When journalist Gaar Adams moved to the Gulf States — where penalties for queer acts include deportation, imprisonment, torture and death — he arrived with what seemed like a simple question: Isn’t it harder for you to make a life here? Over a decade of risky reporting, he discovered thriving clandestine queer communities across the UAE, Bahrain, Oman and Saudi Arabia, in a region where four out of five residents are migrants with no path to citizenship.
In “Guest Privileges,” Adams weaves an intimate memoir with unprecedented reportage, documenting secret drag parties thrown by Filipino salon workers, parkour athletes cruising the Corniche promenade after midnight and a Pakistani wrestler in love with his coach. As he begins his own clandestine relationship, Adams confronts his Western assumptions about where queer joy and belonging are possible.
This widely acclaimed memoir challenges readers to reconsider what home means — not as a fixed place, but as community forged against impossible odds.
‘elseship: an unrequited affair,’ Tree Abraham

You know that feeling when you fall for someone who doesn’t feel the same way, but somehow you both decide to keep going anyway? Writer and book designer Tree Abraham lived that reality when she fell in love with her housemate — and then did something most of us wouldn’t. She documented the entire messy, beautiful year that followed.
“elseship” is an experimental nonfiction work that turns heartbreak into art. Abraham, who identifies as queer and asexual, recorded her experience in real time, then wove those raw entries together with illustrations, photographs, old receipts and mind maps. She organized everything within the eight ancient Greek categories of love (eros, agape, philautia, ludus, philia, mania, pragma and storge) creating a framework for feelings that refuse to fit into boxes.

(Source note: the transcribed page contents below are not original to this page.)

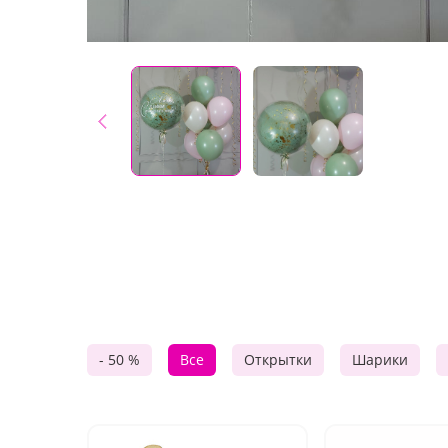
- 50 %
Все
Открытки
Шарики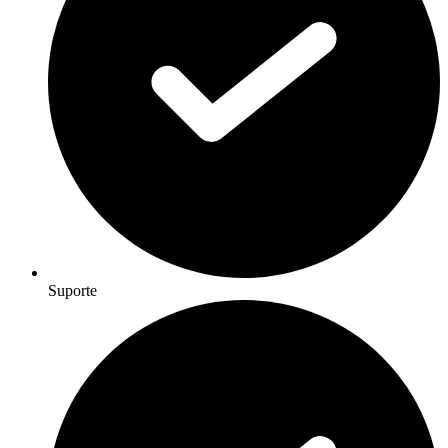
Suporte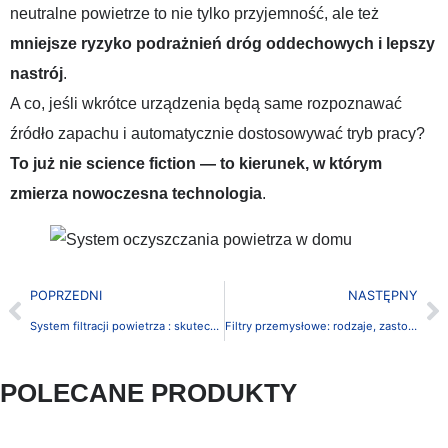
neutralne powietrze to nie tylko przyjemność, ale też
mniejsze ryzyko podrażnień dróg oddechowych i lepszy
nastrój
.
A co, jeśli wkrótce urządzenia będą same rozpoznawać
źródło zapachu i automatycznie dostosowywać tryb pracy?
To już nie science fiction — to kierunek, w którym
zmierza nowoczesna technologia
.
POPRZEDNI
NASTĘPNY
System filtracji powietrza : skuteczność, technologie i zastosowania
Filtry przemysłowe: rodzaje, zastosowania i dobór odpowiedniego rozwiązania
POLECANE PRODUKTY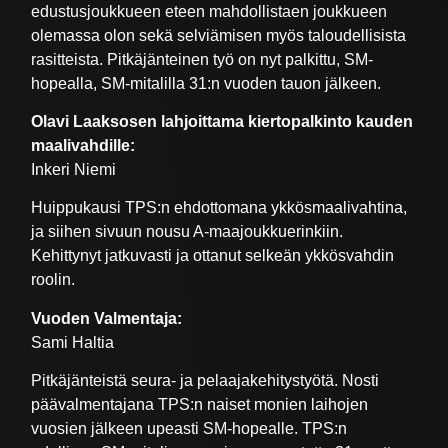
edustusjoukkueen eteen mahdollistaen joukkueen
olemassa olon sekä selviämisen myös taloudellisista
rasitteista. Pitkäjänteinen työ on nyt palkittu, SM-
hopealla, SM-mitalilla 31:n vuoden tauon jälkeen.
Olavi Laaksosen lahjoittama kiertopalkinto kauden
maalivahdille:
Inkeri Niemi
Huippukausi TPS:n ehdottomana ykkösmaalivahtina,
ja siihen sivuun nousu A-maajoukkuerinkiin.
Kehittynyt jatkuvasti ja ottanut selkeän ykkösvahdin
roolin.
Vuoden Valmentaja:
Sami Haltia
Pitkäjänteistä seura- ja pelaajakehitystyötä. Nosti
päävalmentajana TPS:n naiset monien laihojen
vuosien jälkeen upeasti SM-hopealle. TPS:n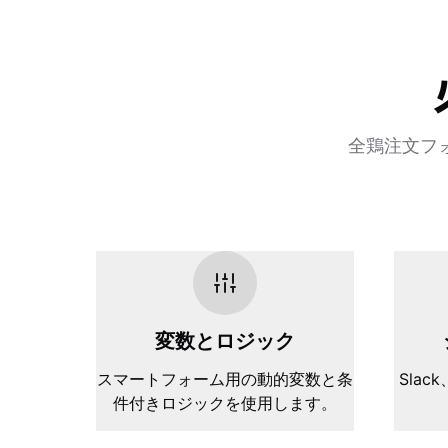
全鶏注文フ
変数とロジック
スマートフォーム用の動的変数と条
Slack
件付きロジックを使用します。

This is a book about what exists in the spaces between friendship and romance, about relationships that don’t have names but feel just as real. Abraham’s background as an art director shows in her inventive approach, making “elseship” both deeply personal and visually striking. Perfect for anyone who’s ever been caught in a complicated “ship” that defied definition.
‘All Parts Welcome: The Queer and Trans Internal Family Systems Workbook,’ Sand C. Chang

You’ve probably seen Internal Family Systems therapy all over your social feeds lately — and there’s good reason for the buzz. IFS, which views the mind as containing multiple “parts” (like an inner critic, a protector or a wounded child), has resonated with millions seeking to understand their internal conflicts. Now there’s a workbook specifically designed for queer and trans people.
“All Parts Welcome” by Sand C. Chang offers a compassionate guide to IFS techniques tailored to LGBTQ+ experiences. Chang, a nonbinary, queer clinical psychologist and certified IFS therapist, helps readers build self-compassion while honoring the complexity of intersecting identities — race, ethnicity, religion, class, ability, sexuality and gender expression. The workbook includes meditations, reflections and guided prompts for befriending the parts of yourself you’ve lost touch with.
As Richard Schwartz, developer of IFS, notes in his foreword, queer and trans people often carry “exiles” — wounded parts created by a culture that has marginalized or persecuted them. This workbook offers tools for welcoming all those parts back home.